Second in a series (Read Part 1 here)
“Opportunity can go by in a day.”
Norman Bell Keevil, Sr.
Norman Bell Keevil was born on a Saskatchewan farm in 1910. In his first life, Keevil was an academic, studying math, chemistry and geology at the University of Saskatchewan before getting his PhD at Harvard. His pioneering work in uranium and thorium was of such quality that he got an invitation to work on the Manhattan Project.
That didn’t pan out. And in his second life, after he had made the switch from academia to the business world, few of the things he built blew up – even in the volatile world of mining exploration and mine-building. Keevil was president and CEO of Teck from 1963 to 1981, when he became chairman. By that time, the company was a mining powerhouse producing gold, copper, zinc, coal and molybdenum.
After the Second World War, Keevil bought the Canadian rights to the U.S. Navy’s magnetic airborne detectors, used to find enemy subs. He went to work with them in 1946 and 1947 and discovered a very large magnetic anomaly near Kirkland Lake, Ontario. He staked the property, drilled it and wasn’t disappointed – one of the drill holes hit 28% copper over 58 feet.
Frustrated with various joint ventures on the property with major mining companies, Keevil founded the TSE-listed Temagami Mining Company. The deposit he discovered would become the Temagami copper mine, which produced Canada’s purest copper ore and was the cornerstone of Keevil’s empire until it closed in 1972.

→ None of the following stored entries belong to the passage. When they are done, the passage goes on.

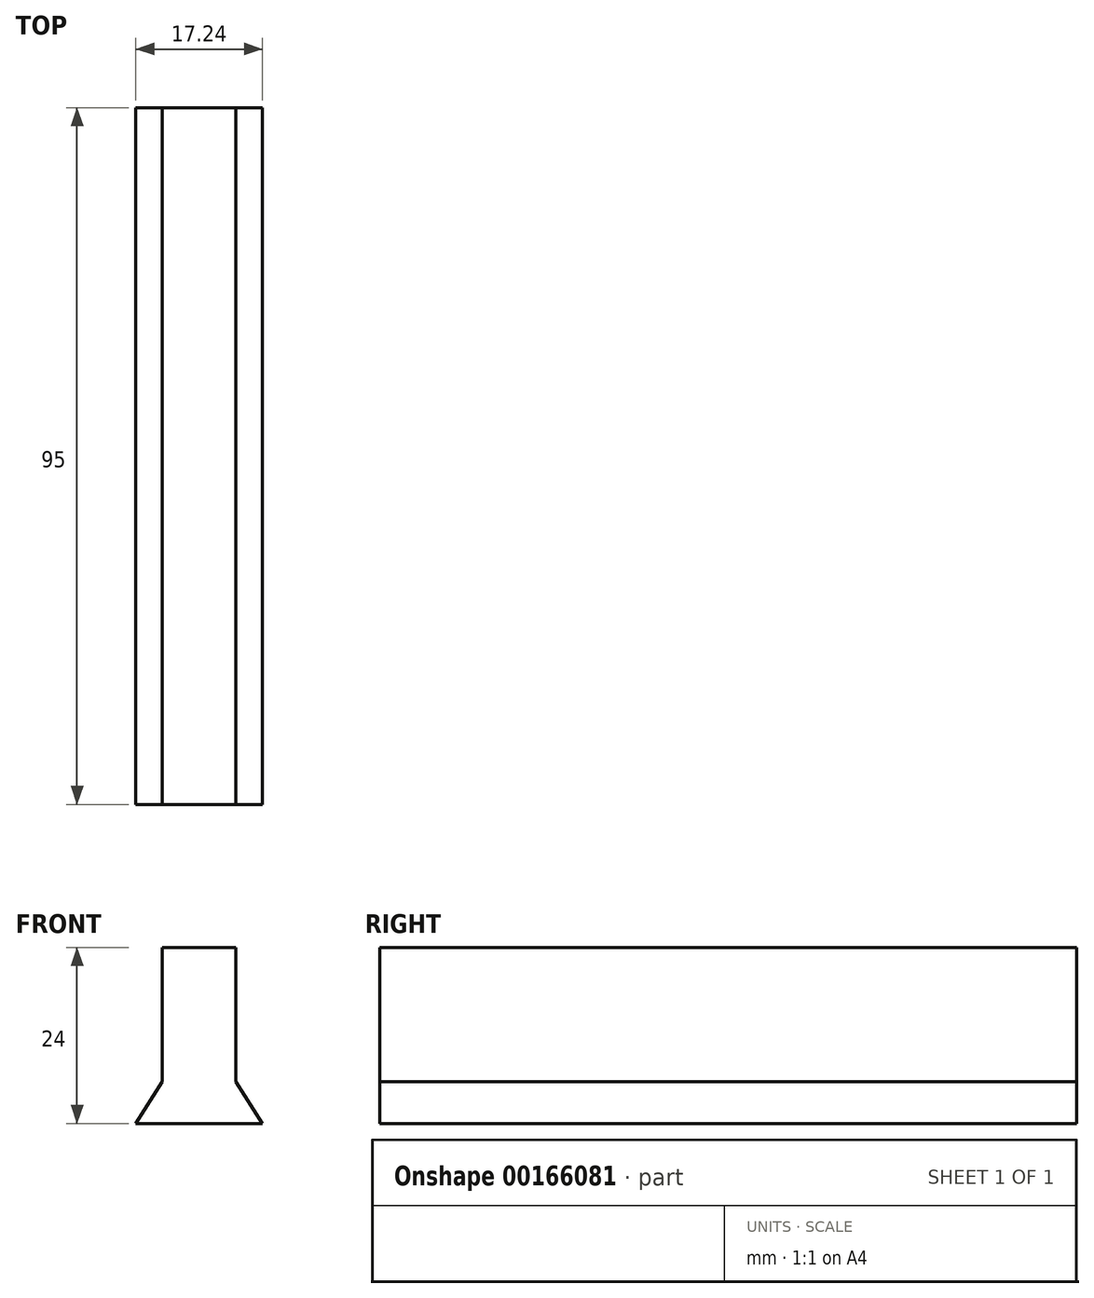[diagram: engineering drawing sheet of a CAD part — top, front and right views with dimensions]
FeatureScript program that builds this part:
annotation { "Feature Type Name" : "Feature", "Feature Type Description" : "" }
export const myFeature = defineFeature(function(context is Context, id is Id, definition is map)
    precondition{}
    {
        {
            var Q0;
            Q0=qCreatedBy(makeId("Front.planeOp"),FACE);
            var sketch = newSketch(context, id + "F0", { "sketchPlane" : qUnion([Q0])});
            skLineSegment(sketch, "E0.trimOffspring", {"start": v(5.76, 18) * mm, "end": v(15, 18) * mm});
            skLineSegment(sketch, "E1", {"start": v(5.76, 14) * mm, "end": v(5.76, 18) * mm});
            skLineSegment(sketch, "E2", {"start": v(15, 18) * mm, "end": v(15, 0) * mm});
            skLineSegment(sketch, "E3", {"start": v(5.76, 14) * mm, "end": v(10, 7.28) * mm});
            skLineSegment(sketch, "E4", {"start": v(10, 7.28) * mm, "end": v(0, 7.28) * mm});
            skLineSegment(sketch, "E5", {"start": v(15, 0) * mm, "end": v(0, 0) * mm});
            skLineSegment(sketch, "E6.MirrorCS", {"start": v(-5.76, 14) * mm, "end": v(-10, 7.28) * mm});
            skLineSegment(sketch, "E7.MirrorCS", {"start": v(-15, 18) * mm, "end": v(-15, 0) * mm});
            skLineSegment(sketch, "E8.MirrorCS", {"start": v(-5.76, 14) * mm, "end": v(-5.76, 18) * mm});
            skLineSegment(sketch, "E9.MirrorCS", {"start": v(-10, 7.28) * mm, "end": v(0, 7.28) * mm});
            skLineSegment(sketch, "E10.MirrorCS", {"start": v(-5.76, 18) * mm, "end": v(-15, 18) * mm});
            skLineSegment(sketch, "E11", {"start": v(-15, 0) * mm, "end": v(0, 0) * mm});
            skLineSegment(sketch, "E12", {"start": v(5.01, 32.28) * mm, "end": v(5.01, 14) * mm});
            skLineSegment(sketch, "E13", {"start": v(5.01, 14) * mm, "end": v(8.62, 8.28) * mm});
            skLineSegment(sketch, "E14", {"start": v(0, 8.28) * mm, "end": v(8.62, 8.28) * mm});
            skLineSegment(sketch, "E15", {"start": v(5.01, 32.28) * mm, "end": v(0, 32.28) * mm});
            skLineSegment(sketch, "E16.MirrorCS", {"start": v(0, 8.28) * mm, "end": v(-8.62, 8.28) * mm});
            skLineSegment(sketch, "E17.MirrorCS", {"start": v(-5.01, 32.28) * mm, "end": v(-5.01, 14) * mm});
            skLineSegment(sketch, "E18.MirrorCS", {"start": v(-5.01, 14) * mm, "end": v(-8.62, 8.28) * mm});
            skLineSegment(sketch, "E19.MirrorCS", {"start": v(-5.01, 32.28) * mm, "end": v(0, 32.28) * mm});
            skSolve(sketch);
        }
        {
            var Q0;
            Q0=makeQuery(id+"F0.imprint","IMPRINT",FACE,{"disambiguationData":[TD([[makeQuery(id+"F0.imprint","IMPRINT",EDGE,{"derivedFrom":sQuery(id+"F0.wireOp",EDGE,"E12")}),-1.0]])]});
            extrude(context, id + "F1", {"entities" : qUnion([Q0]), "endBound" : BoundingType.SYMMETRIC, "depth" : 95 * mm});
        }
    });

Keevil had scientific cred in spades but he also showed a flair for promotion, even before he relocated to Vancouver. Just before Temagami opened, he brought in a planeload of geologists, investors and brokers to tour the mine. “A freak of nature had exposed a 150-foot vein of pure copper to the air, so he paid $500 for a tombstone firm from Port Credit to polish the copper until it shone,” according to Fleecing the Lamb, a history of the Vancouver Stock Exchange written by David Cruise and Alison Griffiths. Keevil instructed the pilot to fly in so the sun reflected off the vein. Within days, Temagami stock had rocketed from 25 cents to $9 a share.
Keevil – and later his son, Dr. Norman B. Keevil, the current chairman of Teck – developed a reputation for dealing fairly with junior exploration companies. Teck had holdings in dozens of mining juniors but Keevil whittled that down to about 30 companies and embarked on a decade of aggressive mine-building from 1975 to 1985. He brought seven mines into production in those 10 years, including the Hemlo David Bell gold mine, on which he partnered with Murray Pezim.
Keevil persisted on the expansion even through a debt scare in 1981, when Teck was overextended as a recession hit. (History rhymed in 2008-09 when debt-laden Teck – which had taken over Fording Coal for $14 billion just before the financial crisis hit – sold 17% of the company to China during a near-death experience).
Keevil died at the age of 78 in 1989, his position as a Canadian mining and business legend secure due to his ability to find mineral deposits, finance and bring them into production, and then run the growing empire that resulted.
His son, Dr. Norman B. Keevil, is a Canadian mining icon in his own right. The younger Keevil joined Teck in 1962 as vice-president of exploration, was president and CEO for 20 years and was named non-executive chairman in 2001. He was inducted to the Canadian Mining Hall of Fame in 2004.
As for Teck, it is North America’s largest producer of metallurgical coal, the world’s third largest producer of zinc and a copper heavyweight with a major oilsands presence.
The stock has been chopped in half from its 2010 all-time high as growth slows in China and a global recession shows no signs of easing. However, the company’s dividend keeps on increasing and its $3.6 billion in cash as of June 30 is an enviable pile of dry powder. At $29 a share, Teck’s market cap is about $17 billion.
In the second quarter, Teck reported adjusted profit of $325 million and cash flow from operations of $725 million. Q3 results are scheduled to land Oct. 24.